Succession: Failing to plan means planning to fail
The most obvious potential ‘failure factor’ for the family firm is the succession process. The transition from one generation to the next is the fault-line in this business model. There’s no point in having detailed plans for business continuity, if the single most significant risk to this is not addressed.
Every family firm has to find a way to reconcile the personal and professional, and the succession process can bring these two dimensions into direct conflict, with both the family and the firm at risk as a result. Conversely, a well-managed succession process can be a rallying point for the family firm, allowing it to reinvent itself in response to changing circumstances and find new energy for growth, diversification and professionalisation. To do this effectively, family businesses need to develop, implement, and communicate a robust succession plan, and do so as early as possible before the actual handover. This is even more important now, when many more people are having children later in life, meaning that the next generation may not yet be ready to take over when the current owners would like to retire.
And yet only 15% of family firms have a ‘plan’ for their succession process. More worryingly, this figure has not risen significantly in recent years. In our experience adopting the thinking and terminology of ‘business continuity’ rather than ‘succession’ can itself be a useful way forward: if the current generation sees succession in these terms it can help them approach it more objectively, and avoid the emotional stresses that can otherwise arise.

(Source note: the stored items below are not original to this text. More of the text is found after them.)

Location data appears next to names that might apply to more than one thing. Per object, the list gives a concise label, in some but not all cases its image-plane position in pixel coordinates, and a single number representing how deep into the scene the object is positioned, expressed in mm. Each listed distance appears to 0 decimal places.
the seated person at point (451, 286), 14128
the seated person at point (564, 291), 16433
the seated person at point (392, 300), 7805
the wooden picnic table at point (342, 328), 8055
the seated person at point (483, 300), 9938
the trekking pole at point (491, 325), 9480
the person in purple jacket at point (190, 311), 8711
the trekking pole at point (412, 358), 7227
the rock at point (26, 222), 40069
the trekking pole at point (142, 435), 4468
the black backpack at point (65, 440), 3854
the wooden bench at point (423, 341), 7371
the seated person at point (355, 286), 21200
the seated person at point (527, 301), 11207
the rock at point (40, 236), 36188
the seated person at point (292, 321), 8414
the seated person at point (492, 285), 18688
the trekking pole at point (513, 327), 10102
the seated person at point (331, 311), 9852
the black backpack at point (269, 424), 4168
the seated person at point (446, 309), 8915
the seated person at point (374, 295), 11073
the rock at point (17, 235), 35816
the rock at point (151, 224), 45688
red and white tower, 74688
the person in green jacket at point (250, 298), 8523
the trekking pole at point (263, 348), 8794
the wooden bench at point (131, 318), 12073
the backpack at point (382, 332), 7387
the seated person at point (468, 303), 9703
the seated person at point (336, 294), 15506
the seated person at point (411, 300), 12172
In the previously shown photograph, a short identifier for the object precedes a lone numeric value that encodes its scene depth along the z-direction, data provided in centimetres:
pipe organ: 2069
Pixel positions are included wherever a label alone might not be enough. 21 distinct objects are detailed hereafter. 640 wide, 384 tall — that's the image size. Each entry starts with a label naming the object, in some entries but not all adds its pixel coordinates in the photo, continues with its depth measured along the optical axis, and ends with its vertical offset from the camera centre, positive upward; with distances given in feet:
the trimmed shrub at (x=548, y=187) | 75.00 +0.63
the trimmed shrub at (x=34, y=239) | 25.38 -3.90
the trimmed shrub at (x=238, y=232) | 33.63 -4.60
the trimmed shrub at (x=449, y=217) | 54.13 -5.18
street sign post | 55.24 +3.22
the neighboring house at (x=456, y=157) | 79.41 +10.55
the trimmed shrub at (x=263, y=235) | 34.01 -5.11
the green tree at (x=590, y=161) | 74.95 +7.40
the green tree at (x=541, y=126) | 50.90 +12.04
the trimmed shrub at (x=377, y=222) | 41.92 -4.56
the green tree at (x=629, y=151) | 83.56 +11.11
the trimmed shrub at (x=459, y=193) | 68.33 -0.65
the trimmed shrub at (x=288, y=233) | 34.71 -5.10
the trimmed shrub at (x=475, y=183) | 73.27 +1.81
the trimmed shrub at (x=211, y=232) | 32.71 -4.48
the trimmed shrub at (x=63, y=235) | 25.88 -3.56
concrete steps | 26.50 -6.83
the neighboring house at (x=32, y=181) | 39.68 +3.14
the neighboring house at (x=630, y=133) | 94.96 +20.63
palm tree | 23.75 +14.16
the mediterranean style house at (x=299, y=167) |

As Simon Le Maistre, Partner in PwC’s Australian Family Business practice observes, “Succession planning is even more important where there are some family members working in the business and some not. In many of these cases, issues like ownership and entitlement may not have even been discussed or considered, which means different people are making different assumptions about the future. In these circumstances, we spend a lot of time sitting with family members, to work through a fair way forward. This can prevent conflict, and help the family become more unified for the future.”
The missing middle
What’s becoming clear – both from the survey results, and our work with owners and executives across the world – is that the challenges with the succession process are just one example, albeit a vital one, of a much wider issue. Family firms are proud, and rightly so, of their willingness to take the long view – to think in terms of generations, rather than years, or even months. At the other end of the scale, family firms are good at dealing with the everyday: the nuts and bolts of running a business. The challenge is in the middle: having a strategic plan that links where the business is now to the long-term vision of where it could be. As one survey respondent from the US put it this year, there’s a need for “more transparency in longer-term thinking and a reasonable assurance that there will be consistency in the delivery of that vision.” And that vision needs to encompass the family, the owners and the firm. They are interdependent, and success for the one cannot be delivered without the other.
But as one Australian respondent described it, “There is an absence of any strategy, beyond the annual budget.” In other words, a plan that looks beyond the next twelve months, to a five to ten-year horizon. This is what we’re calling the ‘missing middle’, and this is why so many family firms fail to turn early promise into sustainable success.